Along the way we meet the Aussie doctor, our protagonist’s longtime hookup; a young runner with some exceptional body parts; the random third in a failed threesome; grumpy working comics, male and female; and an ineffectual counselor.
Webb gives a lightning-fast performance that boggles the mind (in terms velocity and virtuosity). He can be impish, very impish. He’s nervous energy incarnate, flashing jazz hands, grimacing but handsome when still. He’s likeable, a necessity when delivering a hilariously rude joke just feet away from two stone-faced audience members. (Perhaps they were laughing on the inside? At any rate, they stayed through the end the show.)
Produced by the team behind Fringe hits “Fleabag” and “Baby Reindeer,” small stage works that were developed into major TV screen successes, “Feeling Afraid” is funny for sure, and it’s also highly confessional, sexually explicit, and raw.

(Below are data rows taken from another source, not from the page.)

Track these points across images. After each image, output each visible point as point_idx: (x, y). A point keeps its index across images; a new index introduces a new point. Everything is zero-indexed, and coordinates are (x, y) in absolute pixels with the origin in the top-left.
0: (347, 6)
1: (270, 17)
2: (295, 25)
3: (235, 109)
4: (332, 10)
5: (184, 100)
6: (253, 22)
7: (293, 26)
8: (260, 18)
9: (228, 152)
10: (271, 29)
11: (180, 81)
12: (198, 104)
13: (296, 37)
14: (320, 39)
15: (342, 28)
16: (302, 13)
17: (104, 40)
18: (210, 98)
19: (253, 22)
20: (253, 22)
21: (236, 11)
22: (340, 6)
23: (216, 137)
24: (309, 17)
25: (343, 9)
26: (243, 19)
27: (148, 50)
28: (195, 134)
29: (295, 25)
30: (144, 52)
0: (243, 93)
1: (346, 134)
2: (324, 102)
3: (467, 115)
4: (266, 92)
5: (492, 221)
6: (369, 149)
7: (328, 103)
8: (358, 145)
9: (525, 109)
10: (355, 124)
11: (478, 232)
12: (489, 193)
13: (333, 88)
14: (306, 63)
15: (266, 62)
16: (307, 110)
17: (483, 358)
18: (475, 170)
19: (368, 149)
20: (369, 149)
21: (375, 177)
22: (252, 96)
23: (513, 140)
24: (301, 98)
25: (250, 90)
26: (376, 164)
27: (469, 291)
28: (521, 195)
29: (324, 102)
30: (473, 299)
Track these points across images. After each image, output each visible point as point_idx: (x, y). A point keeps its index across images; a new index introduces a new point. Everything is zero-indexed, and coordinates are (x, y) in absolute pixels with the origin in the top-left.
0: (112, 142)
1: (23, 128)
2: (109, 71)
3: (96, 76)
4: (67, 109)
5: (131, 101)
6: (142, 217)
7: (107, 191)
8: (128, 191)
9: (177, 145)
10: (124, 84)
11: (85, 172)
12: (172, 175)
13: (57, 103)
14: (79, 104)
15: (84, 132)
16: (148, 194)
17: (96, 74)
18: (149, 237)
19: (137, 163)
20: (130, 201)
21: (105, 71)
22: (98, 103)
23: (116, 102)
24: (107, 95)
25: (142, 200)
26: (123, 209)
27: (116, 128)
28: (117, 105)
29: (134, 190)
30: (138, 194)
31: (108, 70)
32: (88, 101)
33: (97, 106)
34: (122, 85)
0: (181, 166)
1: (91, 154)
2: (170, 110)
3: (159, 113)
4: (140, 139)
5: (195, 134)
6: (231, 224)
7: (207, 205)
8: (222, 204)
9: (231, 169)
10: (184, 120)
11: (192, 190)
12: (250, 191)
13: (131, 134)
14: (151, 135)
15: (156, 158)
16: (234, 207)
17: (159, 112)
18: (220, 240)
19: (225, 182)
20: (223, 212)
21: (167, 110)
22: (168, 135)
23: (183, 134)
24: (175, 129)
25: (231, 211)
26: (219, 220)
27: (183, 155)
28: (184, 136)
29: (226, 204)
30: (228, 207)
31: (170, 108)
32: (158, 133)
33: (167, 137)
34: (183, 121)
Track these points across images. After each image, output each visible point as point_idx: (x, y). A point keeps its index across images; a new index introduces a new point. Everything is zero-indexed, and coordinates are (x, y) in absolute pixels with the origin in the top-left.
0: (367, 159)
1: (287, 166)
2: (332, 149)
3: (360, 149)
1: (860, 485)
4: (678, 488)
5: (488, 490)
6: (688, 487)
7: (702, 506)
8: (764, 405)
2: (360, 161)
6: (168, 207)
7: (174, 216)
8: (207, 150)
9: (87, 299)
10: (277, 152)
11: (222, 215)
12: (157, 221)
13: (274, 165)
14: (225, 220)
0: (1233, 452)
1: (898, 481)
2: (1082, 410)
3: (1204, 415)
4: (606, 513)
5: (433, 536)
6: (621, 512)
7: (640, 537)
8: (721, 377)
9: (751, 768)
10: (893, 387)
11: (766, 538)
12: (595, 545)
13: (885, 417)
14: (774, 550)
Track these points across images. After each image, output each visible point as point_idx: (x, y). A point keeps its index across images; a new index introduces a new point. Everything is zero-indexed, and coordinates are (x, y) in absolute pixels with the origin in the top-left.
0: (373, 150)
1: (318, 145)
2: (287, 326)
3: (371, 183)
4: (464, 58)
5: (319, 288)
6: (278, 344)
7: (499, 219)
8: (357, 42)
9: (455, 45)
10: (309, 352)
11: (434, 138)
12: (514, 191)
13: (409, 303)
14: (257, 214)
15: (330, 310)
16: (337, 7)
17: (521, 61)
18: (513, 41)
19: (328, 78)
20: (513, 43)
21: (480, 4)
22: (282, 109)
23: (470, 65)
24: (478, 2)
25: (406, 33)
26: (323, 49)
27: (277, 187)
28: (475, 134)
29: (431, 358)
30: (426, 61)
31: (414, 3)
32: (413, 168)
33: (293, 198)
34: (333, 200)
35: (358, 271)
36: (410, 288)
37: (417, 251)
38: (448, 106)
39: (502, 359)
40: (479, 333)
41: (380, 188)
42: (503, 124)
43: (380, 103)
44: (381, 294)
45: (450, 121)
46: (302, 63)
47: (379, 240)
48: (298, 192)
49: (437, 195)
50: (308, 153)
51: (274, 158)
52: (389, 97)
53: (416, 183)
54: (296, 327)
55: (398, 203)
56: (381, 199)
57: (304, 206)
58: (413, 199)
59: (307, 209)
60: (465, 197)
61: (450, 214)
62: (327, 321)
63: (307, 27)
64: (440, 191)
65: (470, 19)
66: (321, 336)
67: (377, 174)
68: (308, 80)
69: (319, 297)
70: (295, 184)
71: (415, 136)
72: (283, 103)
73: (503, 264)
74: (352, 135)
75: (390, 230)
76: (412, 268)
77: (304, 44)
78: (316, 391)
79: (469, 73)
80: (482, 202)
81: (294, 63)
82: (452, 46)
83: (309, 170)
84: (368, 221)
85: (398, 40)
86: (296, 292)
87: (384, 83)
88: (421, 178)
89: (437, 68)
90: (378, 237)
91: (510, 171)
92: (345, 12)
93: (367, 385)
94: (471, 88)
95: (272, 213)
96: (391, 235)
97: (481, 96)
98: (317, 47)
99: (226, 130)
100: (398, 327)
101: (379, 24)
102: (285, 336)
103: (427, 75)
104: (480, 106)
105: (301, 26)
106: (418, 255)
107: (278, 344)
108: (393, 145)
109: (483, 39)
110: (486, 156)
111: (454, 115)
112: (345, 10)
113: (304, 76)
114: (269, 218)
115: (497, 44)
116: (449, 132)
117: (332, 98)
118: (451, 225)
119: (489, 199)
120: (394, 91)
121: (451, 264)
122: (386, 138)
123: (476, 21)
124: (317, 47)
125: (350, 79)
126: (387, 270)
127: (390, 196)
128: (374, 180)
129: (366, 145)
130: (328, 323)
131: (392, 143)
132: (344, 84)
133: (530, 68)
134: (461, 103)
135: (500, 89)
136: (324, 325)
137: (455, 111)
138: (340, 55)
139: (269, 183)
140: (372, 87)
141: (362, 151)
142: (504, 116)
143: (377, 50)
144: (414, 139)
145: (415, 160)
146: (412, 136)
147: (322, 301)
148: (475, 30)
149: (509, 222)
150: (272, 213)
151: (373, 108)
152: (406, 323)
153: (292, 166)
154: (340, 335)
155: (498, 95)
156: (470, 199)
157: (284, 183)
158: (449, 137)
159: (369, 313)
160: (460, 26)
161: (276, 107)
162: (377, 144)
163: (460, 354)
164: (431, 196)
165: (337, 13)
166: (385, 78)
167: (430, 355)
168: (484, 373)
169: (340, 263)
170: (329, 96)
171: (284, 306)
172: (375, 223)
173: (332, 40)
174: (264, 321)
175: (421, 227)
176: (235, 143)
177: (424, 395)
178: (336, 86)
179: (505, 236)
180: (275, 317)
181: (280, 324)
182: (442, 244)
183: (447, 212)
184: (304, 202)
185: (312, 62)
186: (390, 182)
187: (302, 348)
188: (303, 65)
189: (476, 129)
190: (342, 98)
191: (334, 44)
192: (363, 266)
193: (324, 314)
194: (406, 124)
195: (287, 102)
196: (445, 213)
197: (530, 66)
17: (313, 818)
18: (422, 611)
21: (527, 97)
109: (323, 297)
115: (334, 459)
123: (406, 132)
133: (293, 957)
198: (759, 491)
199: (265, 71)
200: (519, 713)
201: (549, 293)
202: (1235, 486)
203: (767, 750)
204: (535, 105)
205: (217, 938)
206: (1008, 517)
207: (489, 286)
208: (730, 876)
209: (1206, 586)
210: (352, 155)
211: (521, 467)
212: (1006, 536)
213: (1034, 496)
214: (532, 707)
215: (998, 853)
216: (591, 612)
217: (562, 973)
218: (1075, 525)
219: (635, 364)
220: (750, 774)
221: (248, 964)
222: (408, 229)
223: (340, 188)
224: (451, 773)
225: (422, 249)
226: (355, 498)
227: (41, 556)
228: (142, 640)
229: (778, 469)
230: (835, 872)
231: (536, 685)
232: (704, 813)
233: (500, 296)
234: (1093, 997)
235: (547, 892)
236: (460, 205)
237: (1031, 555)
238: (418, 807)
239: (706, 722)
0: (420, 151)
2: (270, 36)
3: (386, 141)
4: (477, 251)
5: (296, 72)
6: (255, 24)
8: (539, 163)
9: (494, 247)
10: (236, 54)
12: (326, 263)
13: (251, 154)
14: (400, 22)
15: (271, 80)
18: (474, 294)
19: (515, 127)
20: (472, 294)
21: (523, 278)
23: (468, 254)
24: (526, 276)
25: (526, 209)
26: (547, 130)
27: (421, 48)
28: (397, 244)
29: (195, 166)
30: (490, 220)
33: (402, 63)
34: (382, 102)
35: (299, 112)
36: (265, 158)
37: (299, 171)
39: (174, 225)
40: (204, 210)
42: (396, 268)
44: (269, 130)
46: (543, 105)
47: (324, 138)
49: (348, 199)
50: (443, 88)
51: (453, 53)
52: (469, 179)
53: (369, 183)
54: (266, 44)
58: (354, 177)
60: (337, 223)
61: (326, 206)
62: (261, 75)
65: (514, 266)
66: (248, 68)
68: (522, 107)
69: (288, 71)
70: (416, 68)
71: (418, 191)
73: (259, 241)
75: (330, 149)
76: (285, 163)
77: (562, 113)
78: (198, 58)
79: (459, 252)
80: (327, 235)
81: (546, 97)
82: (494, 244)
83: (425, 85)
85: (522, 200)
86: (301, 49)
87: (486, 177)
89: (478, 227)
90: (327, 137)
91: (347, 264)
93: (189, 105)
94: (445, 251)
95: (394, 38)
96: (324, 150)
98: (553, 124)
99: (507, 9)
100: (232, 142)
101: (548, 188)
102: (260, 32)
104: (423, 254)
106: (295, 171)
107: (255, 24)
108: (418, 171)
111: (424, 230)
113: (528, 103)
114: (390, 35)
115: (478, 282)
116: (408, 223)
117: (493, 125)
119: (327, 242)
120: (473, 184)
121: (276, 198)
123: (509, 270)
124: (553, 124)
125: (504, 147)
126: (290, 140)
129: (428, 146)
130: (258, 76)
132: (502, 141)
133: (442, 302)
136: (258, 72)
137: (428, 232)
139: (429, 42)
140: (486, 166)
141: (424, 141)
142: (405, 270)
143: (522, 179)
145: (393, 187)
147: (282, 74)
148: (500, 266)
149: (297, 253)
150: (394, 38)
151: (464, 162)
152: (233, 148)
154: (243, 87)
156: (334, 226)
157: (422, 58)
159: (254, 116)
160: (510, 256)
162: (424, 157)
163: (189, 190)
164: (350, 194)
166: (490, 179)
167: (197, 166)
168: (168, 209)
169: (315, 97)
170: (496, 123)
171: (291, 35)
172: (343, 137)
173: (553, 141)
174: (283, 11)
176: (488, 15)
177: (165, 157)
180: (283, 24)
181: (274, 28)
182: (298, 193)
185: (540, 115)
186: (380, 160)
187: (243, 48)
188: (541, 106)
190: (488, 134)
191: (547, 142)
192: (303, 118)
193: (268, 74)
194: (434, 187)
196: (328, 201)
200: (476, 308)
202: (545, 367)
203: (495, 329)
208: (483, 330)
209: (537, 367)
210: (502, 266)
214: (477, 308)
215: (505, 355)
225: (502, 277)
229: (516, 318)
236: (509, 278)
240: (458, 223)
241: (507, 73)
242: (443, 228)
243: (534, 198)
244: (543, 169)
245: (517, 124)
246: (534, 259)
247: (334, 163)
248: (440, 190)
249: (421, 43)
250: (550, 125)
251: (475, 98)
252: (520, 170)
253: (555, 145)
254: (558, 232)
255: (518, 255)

Written by Dos Santos during COVID lockdown, the piece was a smash hit in the 2022 Edinburgh Fringe before finding further success in London. Its depiction of a youngish queer guy navigating the big city rings entirely true. Like so much Fringe stuff, the one-man show is delightfully lewd and standup inspired.
One little moan: the show closes cleverly but too abruptly with its star dashing offstage without sufficiently basking in the admiration and applause of his thoroughly chuffed audience.
They say third time’s a charm, and regarding “Feeling Afraid,” I’d agree. After two performance cancellations (first for laryngitis and the second involving faulty air conditioning on an especially muggy June evening), I made my third trek to Studio where I found both the actor and AC in very fine fettle. And truly, Webb’s work was more than worth the wait.